F1 (2025)
F1: The Movie
***½/****
starring Brad Pitt, Damson Idris, Kerry Condon, Javier Bardem
screenplay by Ehren Kruger
directed by Joseph Kosinski
by Walter Chaw The first movie I saw in a theatre was Star Wars, in 1977. I had just turned four and didn’t speak a word of English. The 45rpm read-along storybook my parents subsequently bought for me helped me take my first steps towards learning the language. And the sense of exhilaration I felt watching Star Wars that first time? I’ve never equalled it, and never will. There are highs in life you experience once; though you may chase that feeling for the rest of your life, you chase it in vain.
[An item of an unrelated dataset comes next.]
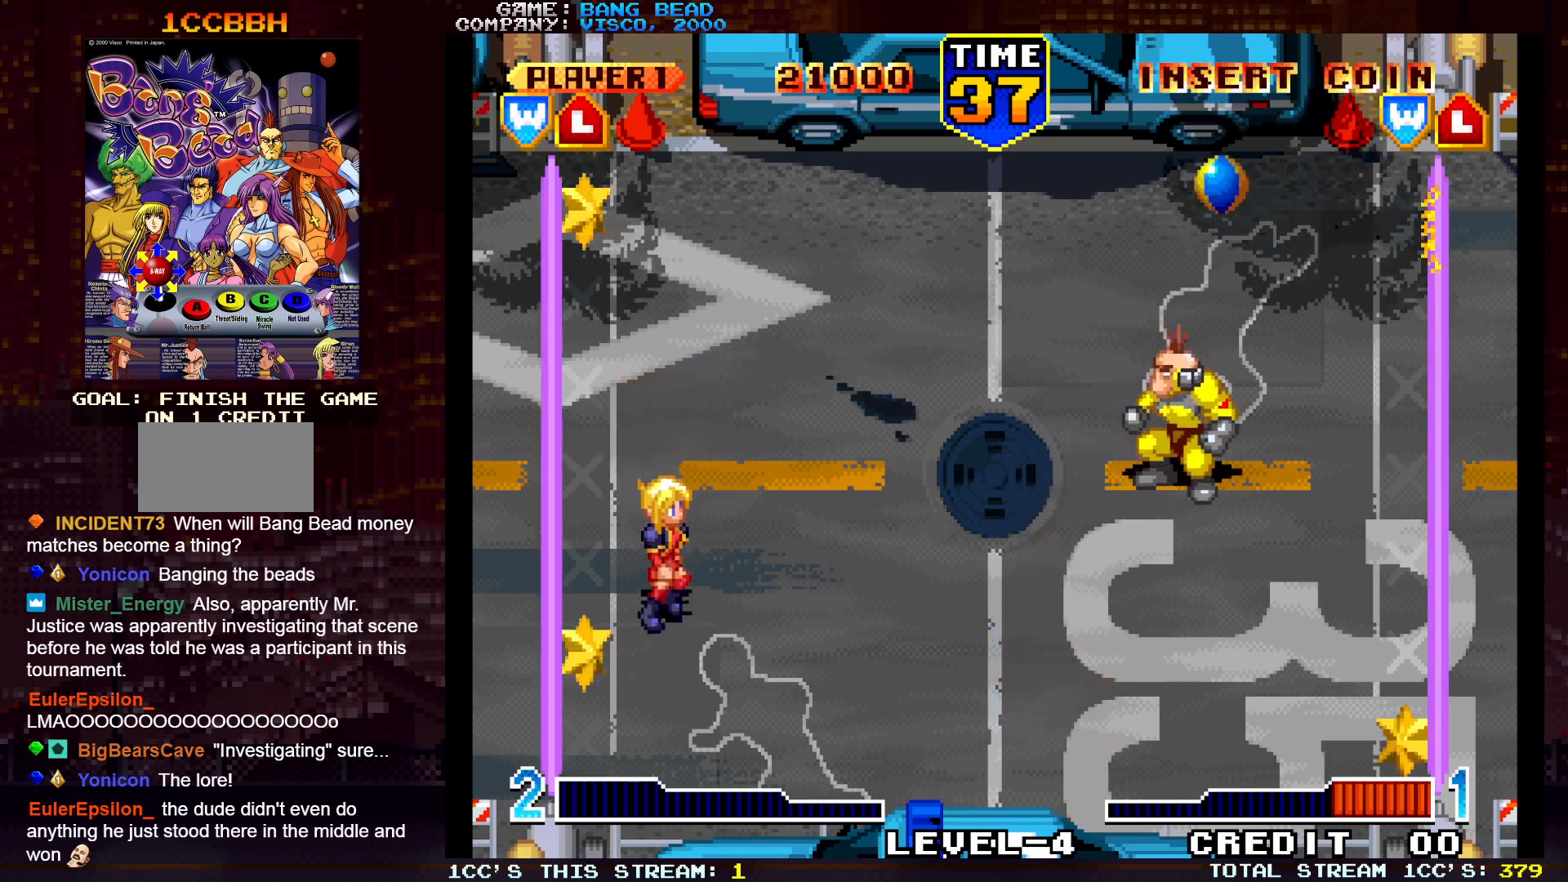
{"dt_ms": 500, "buttons": ["R1"], "left_stick": "down", "events": [[333, "R1", "down"], [333, "left_stick", "down"], [417, "R1", "up"], [467, "R1", "down"]]}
The problem with a film like Joseph Kosinski’s F1 is that it is very much like hundreds, if not thousands, of other films that have come before, in stark contrast to the average film, which only has, like, several dozen antecedents. F1 is a tried and true assemblage of complementary parts: an old warrior and a young warrior, gladiatorial contests, mentors, romance, the Big Game; think Bull Durham, for instance. It’s so familiar archetypally that it’s easy to identify as such (as opposed to other films that are equally derivative but draw from more obscure sources), and it’s such a notoriously lavish undertaking that it’s tempting to strike at it for its swaggering confidence and what some would call unearned arrogance. Greek Tragedies are about elevated personages because their fall is greater, you see: we love slaying giants, deservedly or not.